It has long been my personal view that the separation of practical and theoretical work is artificial and injurious. Much of the practical work done in computing, both in software and in hardware design, is unsound and clumsy because the people who do it have not any clear understanding of the fundamental design principles of their work. Most of the abstract mathematical and theoretical work is sterile because it has no point of contact with real computing. One of the central aims of the Programming Research Group as a teaching and research group has been to set up an atmosphere in which this separation cannot happen.

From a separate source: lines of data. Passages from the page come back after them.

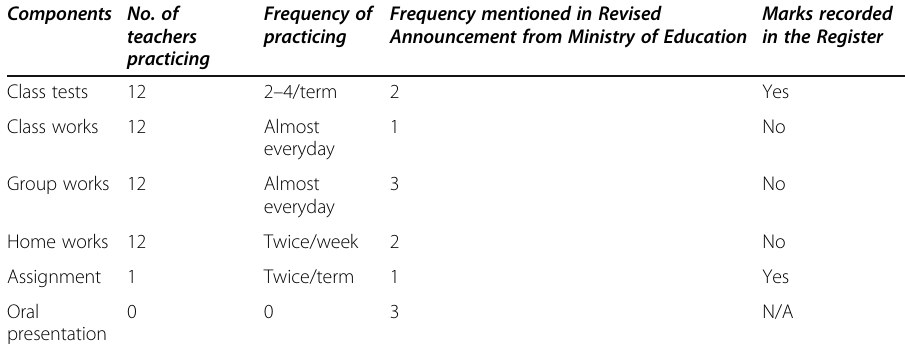
Table 3 Picture of teachers ’ practice of different components of SBA Components No. of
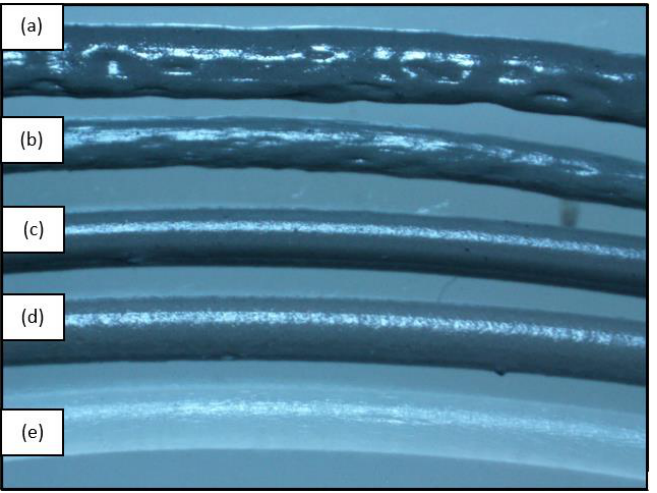
Figure 11. Extruded filament ( a ) rPP; ( b ) rPP + 2.5%; ( c ) rPP + 5%; ( d ) rPP + 10%; and ( e ) PP.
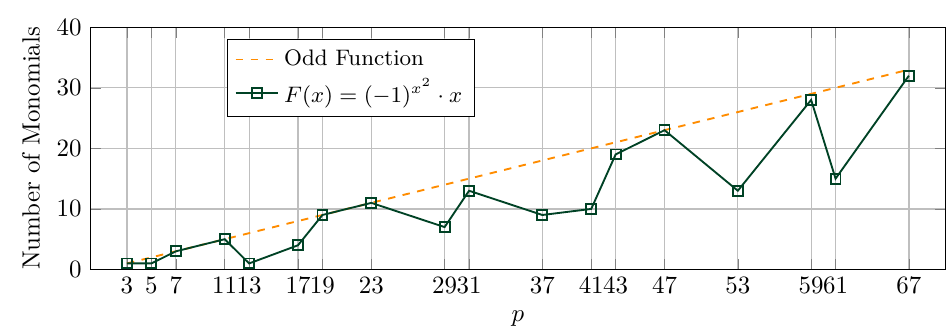
Figure 6: Comparison of the number of monomials for a generic odd function and for F ( x ) = ( − 1) x 2 · x for several values of p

The PRG moved to 8–11 Keble Road in 1984. During the late 1980s and early 1990s, some members of the PRG were housed at 2 South Parks Road, including Joseph Goguen (who was at the PRG during 1988–1996). Tony Hoare retired in 1999, and the PRG was led by Samson Abramsky from 2000. The PRG continued until the renaming of the Oxford University Computing Laboratory to the Department of Computer Science on 1 June 2011, under the leadership of Bill Roscoe, a former member of the PRG.

The PRG was a centre of excellence in the field of formal methods, playing a leading role in the development of the Z notation (initiated by a visit of Jean-Raymond Abrial) and CSP (together with the associated Occam programming language). It won two Queen's Awards with IBM and Inmos for work in these areas.